Science
The longer a species stays in the wildlife trade, the more dangerous it becomes. A new study explains why
Animals traded through global wildlife markets are far more likely to carry diseases that can infect humans, and the risk grows the longer those species remain in circulation, according to a new study.
The analysis, published Thursday in Science, examined decades of global wildlife trade data and found that 41% of traded mammal species share at least one pathogen with humans, compared with just 6.4% of species not involved in trade.
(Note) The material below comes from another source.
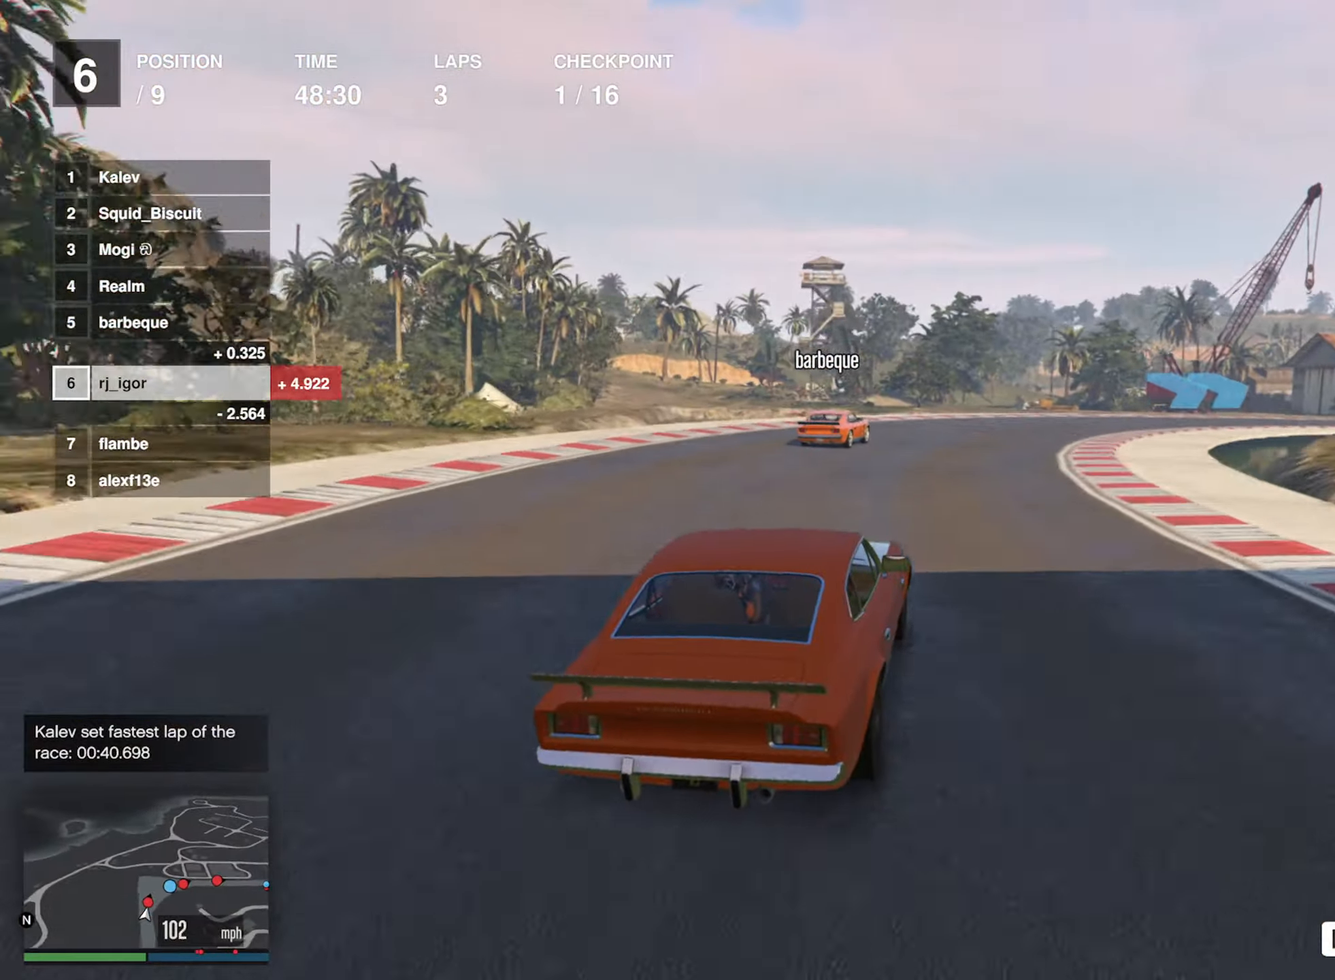
{"buttons": ["R2"], "left_stick": "down-right", "events": [[16, "left_stick", "center"], [116, "left_stick", "down-right"], [266, "left_stick", "center"], [366, "left_stick", "down-right"]]}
The researchers also found that the number of pathogens shared between animals and humans increases over time. On average, a species acquires one additional human-infecting pathogen for every decade it is present in the global wildlife trade.
The findings suggest that wildlife trade does not simply expose humans to existing disease risks, but may actively amplify them over time.
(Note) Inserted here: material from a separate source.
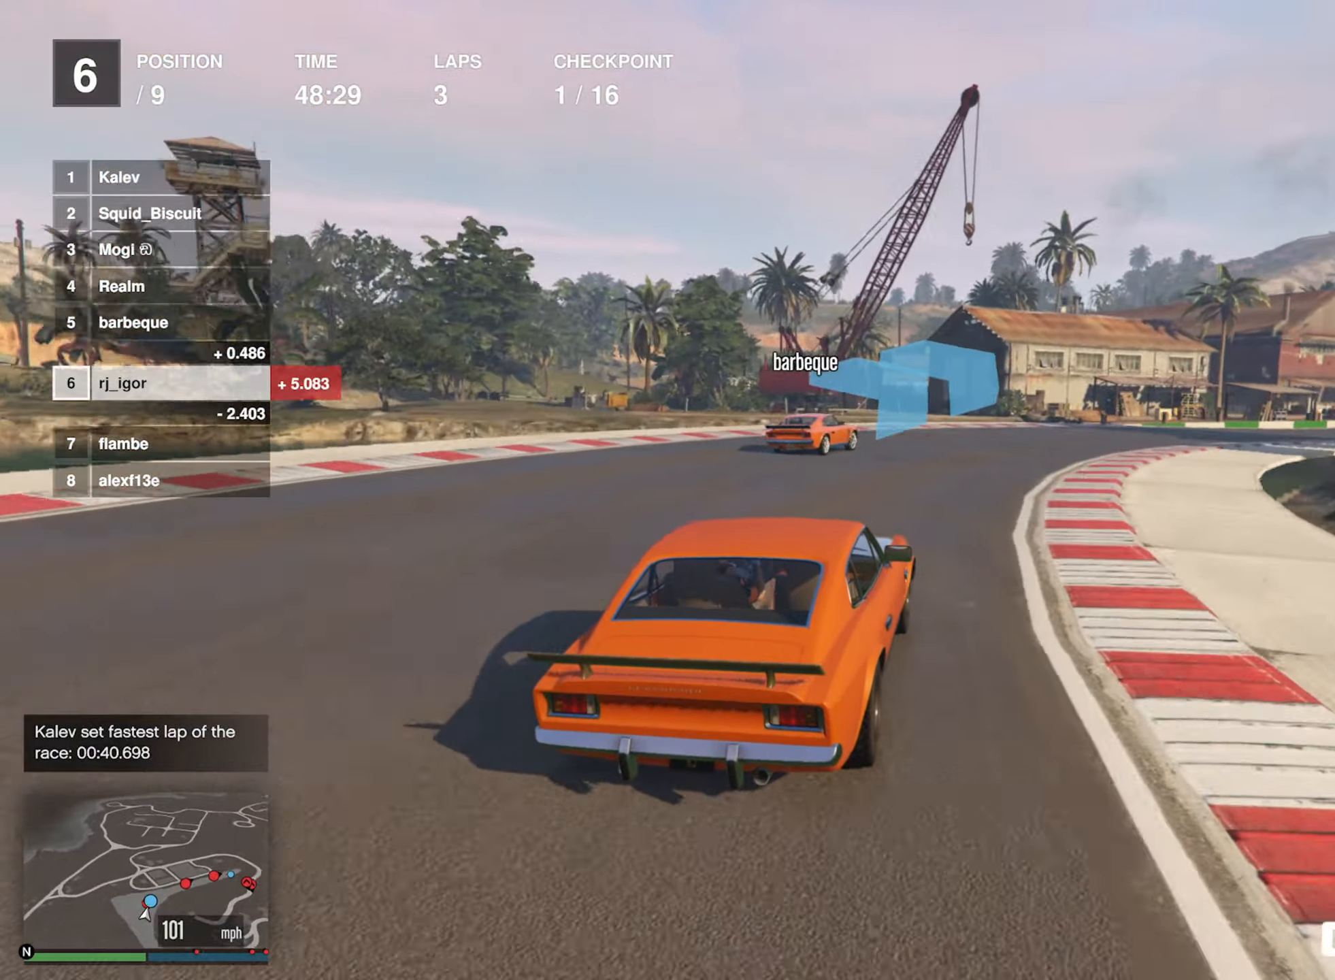
{"buttons": ["R2"], "left_stick": "down-right", "events": [[50, "left_stick", "down-right"], [333, "left_stick", "center"], [466, "left_stick", "down-right"]]}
“Our study is the strongest evidence to date that reducing wildlife trade will reduce pandemic risk,” said Colin Carlson, an epidemiologist at the Yale School of Public Health and a co-author of the study.
Scientists have already long linked wildlife trade to specific outbreaks such as HIV, Ebola and COVID-19. The new research, which draws on 40 years of global trade records and pathogen data, attempts to measure the relationship on a larger scale.
The results point to a broader pattern. Repeated and prolonged contact between humans and wild animals creates more opportunities for pathogens to move between species.
“What stands out most is how clearly the findings reinforce something many of us in disease ecology have been concerned about for years: it’s not just the presence of wildlife trade, but the intensity and duration of contact that elevates risk,” said Thomas Gillespie, a professor of environmental sciences and environmental health at Emory University, who was not involved in the study.
Wildlife trade, as defined in this study, includes a wide range of activities, from hunting and breeding to transport, storage and sale. At each stage, animals are handled, confined and often brought into close proximity with both humans and other animal species. These conditions can facilitate the spread of viruses, bacteria and parasites.
Over time, those repeated interactions create more opportunities for pathogens to circulate, adapt and potentially spill over into human populations.
Carlson said one of the most striking findings was how strongly time in trade predicted pathogen sharing.
“That time-in-trade effect is the smoking gun,” he said. “We wouldn’t see that unless pathogens were jumping from animals to humans.”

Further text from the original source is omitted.